Sur l’Album de Grasse : « Ces lithographies sont des travaux effectués en commun. Sonia Delaunay, Sophie Taeuber, Alberto Magnelli et moi-même les avons exécutées, parfois à deux, parfois à trois ou à quatre. Ce sont des duos, des tercets, des quatuors. Quatre instruments font une consonance harmonieuse. Quatre personnes se confondent, s’effacent, se soumettent pour atteindre une unité plastique. Des lignes d’une main sillonnent les espaces en couleurs construits par une main sœur. Des formes se joignent et vivent naturellement comme des organes dans un corps. Un alliage est fondu en cloche et sonne. »

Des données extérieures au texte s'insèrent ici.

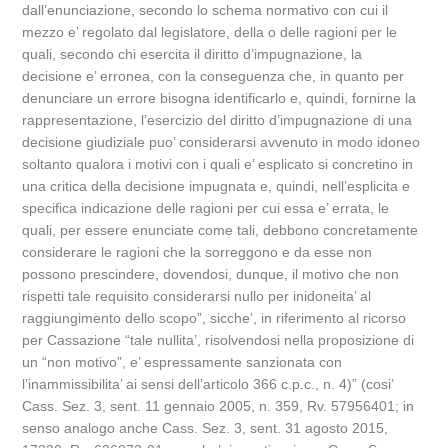
dall’enunciazione, secondo lo schema normativo con cui il
mezzo e’ regolato dal legislatore, della o delle ragioni per le
quali, secondo chi esercita il diritto d’impugnazione, la
decisione e’ erronea, con la conseguenza che, in quanto per
denunciare un errore bisogna identificarlo e, quindi, fornirne la
rappresentazione, l’esercizio del diritto d’impugnazione di una
decisione giudiziale puo’ considerarsi avvenuto in modo idoneo
soltanto qualora i motivi con i quali e’ esplicato si concretino in
una critica della decisione impugnata e, quindi, nell’esplicita e
specifica indicazione delle ragioni per cui essa e’ errata, le
quali, per essere enunciate come tali, debbono concretamente
considerare le ragioni che la sorreggono e da esse non
possono prescindere, dovendosi, dunque, il motivo che non
rispetti tale requisito considerarsi nullo per inidoneita’ al
raggiungimento dello scopo”, sicche’, in riferimento al ricorso
per Cassazione “tale nullita’, risolvendosi nella proposizione di
un “non motivo”, e’ espressamente sanzionata con
l’inammissibilita’ ai sensi dell’articolo 366 c.p.c., n. 4)” (cosi’
Cass. Sez. 3, sent. 11 gennaio 2005, n. 359, Rv. 57956401; in
senso analogo anche Cass. Sez. 3, sent. 31 agosto 2015,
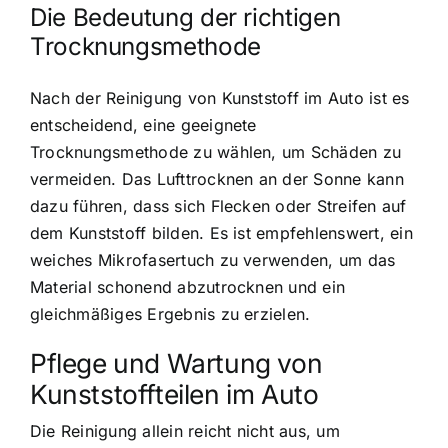
Die Bedeutung der richtigen
Trocknungsmethode
Nach der Reinigung von Kunststoff im Auto ist es
entscheidend, eine geeignete
Trocknungsmethode zu wählen, um Schäden zu
vermeiden. Das Lufttrocknen an der Sonne kann
dazu führen, dass sich Flecken oder Streifen auf
dem Kunststoff bilden. Es ist empfehlenswert, ein
weiches Mikrofasertuch zu verwenden, um das
Material schonend abzutrocknen und ein
gleichmäßiges Ergebnis zu erzielen.
Pflege und Wartung von
Kunststoffteilen im Auto
Die Reinigung allein reicht nicht aus, um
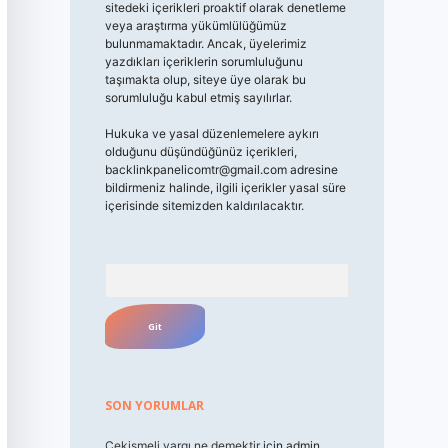
sitedeki içerikleri proaktif olarak denetleme
veya araştırma yükümlülüğümüz
bulunmamaktadır. Ancak, üyelerimiz
yazdıkları içeriklerin sorumluluğunu
taşımakta olup, siteye üye olarak bu
sorumluluğu kabul etmiş sayılırlar.
Hukuka ve yasal düzenlemelere aykırı
olduğunu düşündüğünüz içerikleri,
backlinkpanelicomtr@gmail.com
adresine
bildirmeniz halinde, ilgili içerikler yasal süre
içerisinde sitemizden kaldırılacaktır.
Arama
SON YORUMLAR
Çekişmeli yargı ne demektir
için
admin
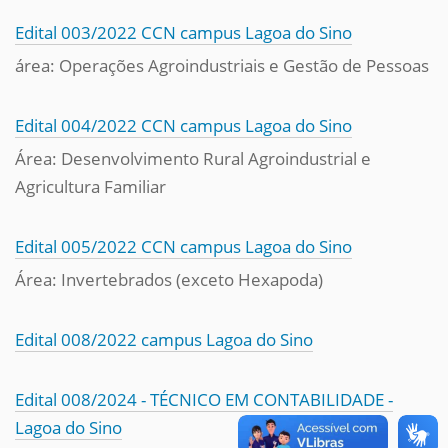
Edital 003/2022 CCN campus Lagoa do Sino
área: Operações Agroindustriais e Gestão de Pessoas
Edital 004/2022 CCN campus Lagoa do Sino
Área: Desenvolvimento Rural Agroindustrial e
Agricultura Familiar
Edital 005/2022 CCN campus Lagoa do Sino
Área: Invertebrados (exceto Hexapoda)
Edital 008/2022 campus Lagoa do Sino
Edital 008/2024 - TÉCNICO EM CONTABILIDADE -
Lagoa do Sino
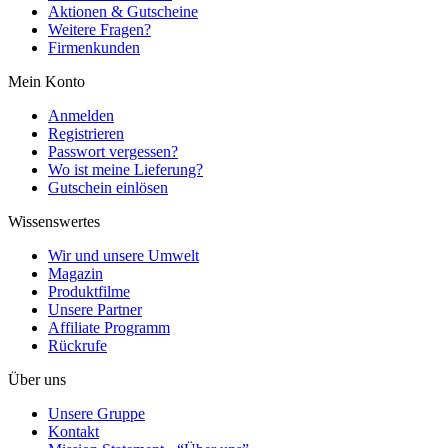
Aktionen & Gutscheine
Weitere Fragen?
Firmenkunden
Mein Konto
Anmelden
Registrieren
Passwort vergessen?
Wo ist meine Lieferung?
Gutschein einlösen
Wissenswertes
Wir und unsere Umwelt
Magazin
Produktfilme
Unsere Partner
Affiliate Programm
Rückrufe
Über uns
Unsere Gruppe
Kontakt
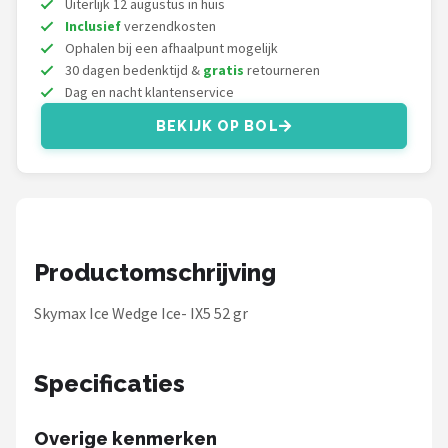
Uiterlijk 12 augustus in huis
Under Armour
Inclusief
verzendkosten
Ophalen bij een afhaalpunt mogelijk
Skymax
30 dagen bedenktijd &
gratis
retourneren
Dag en nacht klantenservice
Callaway
BEKIJK OP BOL
Wilson
FastFold
Alle merken →
Productomschrijving
Skymax Ice Wedge Ice- IX5 52 gr
Specificaties
Overige kenmerken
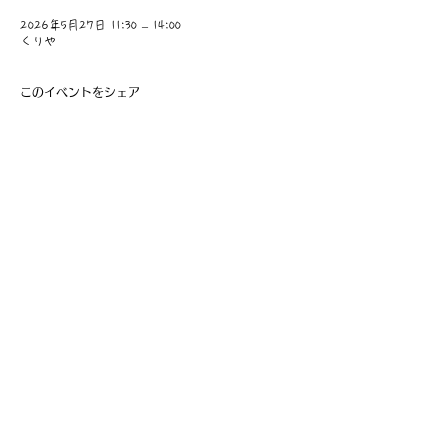
2026年5月27日 11:30 – 14:00
くりや
このイベントをシェア
​事業主：里 義信
担当者：里 孝信
Web管理者：高橋 真由美​
営業時間 9:00-21:00
〒997-0034
山形県鶴岡市本町1-7-29
TEL
0235-25-8516
お問い合わせ
Information
会員費の支払い
会員登録
利用規約
特定商取引法に基づく表記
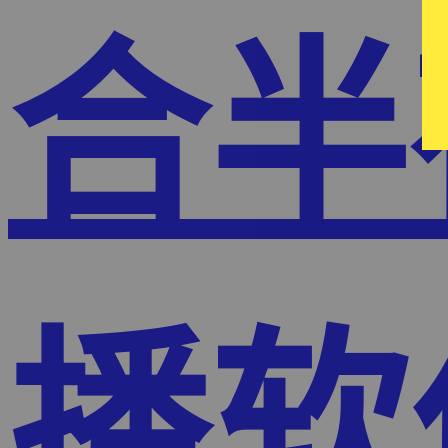
合半
播软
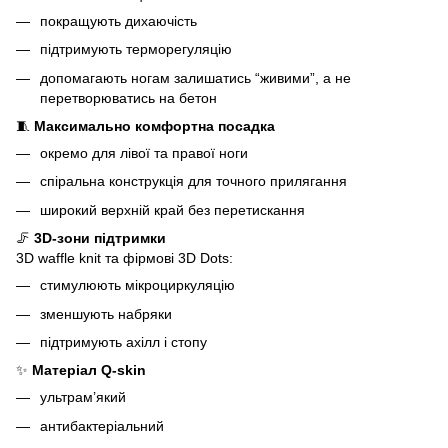
покращують дихаючість
підтримують терморегуляцію
допомагають ногам залишатись “живими”, а не
перетворюватись на бетон
🧵
Максимально комфортна посадка
окремо для лівої та правої ноги
спіральна конструкція для точного прилягання
широкий верхній край без перетискання
🦵
3D-зони підтримки
3D waffle knit та фірмові 3D Dots:
стимулюють мікроциркуляцію
зменшують набряки
підтримують ахілл і стопу
✨
Матеріал Q-skin
ультрам’який
антибактеріальний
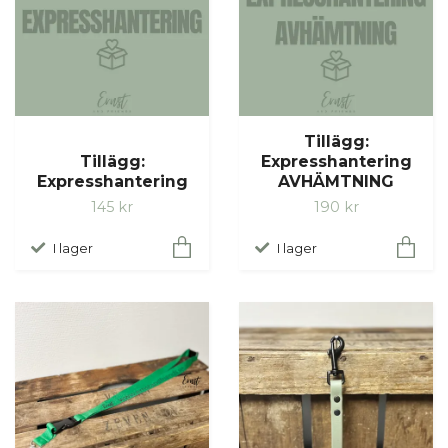
Tillägg:
Tillägg:
Expresshantering
Expresshantering
AVHÄMTNING
145 kr
190 kr
I lager
I lager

Au temps de Dada, l’effacement de Arp au profit d’une création qui se veut anonyme motive également la création collective. La collaboration la plus essentielle, y compris pour une meilleure compréhension de l’évolution de Arp, est celle avec Sophie Taeuber, qui se manifeste notamment dans les œuvres réalisées à quatre mains à Zurich dans la deuxième moitié des années 1910 (Duo-collage et sculptures-récipients) puis à Meudon à la fin des années 1930 (Duo-dessins et sculptures en bois). L’importance de ce principe de création se confirme par sa récurrence : on retiendra trois ensembles significatifs, les diverses collaborations avec Max Ernst, les Cadavres exquis (1937) avec Marcel Jean, Oscar Dominguez, Raul Hausmann et Sophie Taeuber-Arp, l’album de Grasse (1941-1943) avec Magnelli, Sonia Delaunay et Sophie Taeuber-Arp.

 

* Les citations placées en tête de chaque paragraphe sont toutes de Hans Jean Arp et sont tirées de  Jours effeuillés. Poèmes, essais, souvenirs 1920-1965, Paris, Gallimard, 1966. Elles ne seront pas nécessairement intégrées à l’exposition elle-même.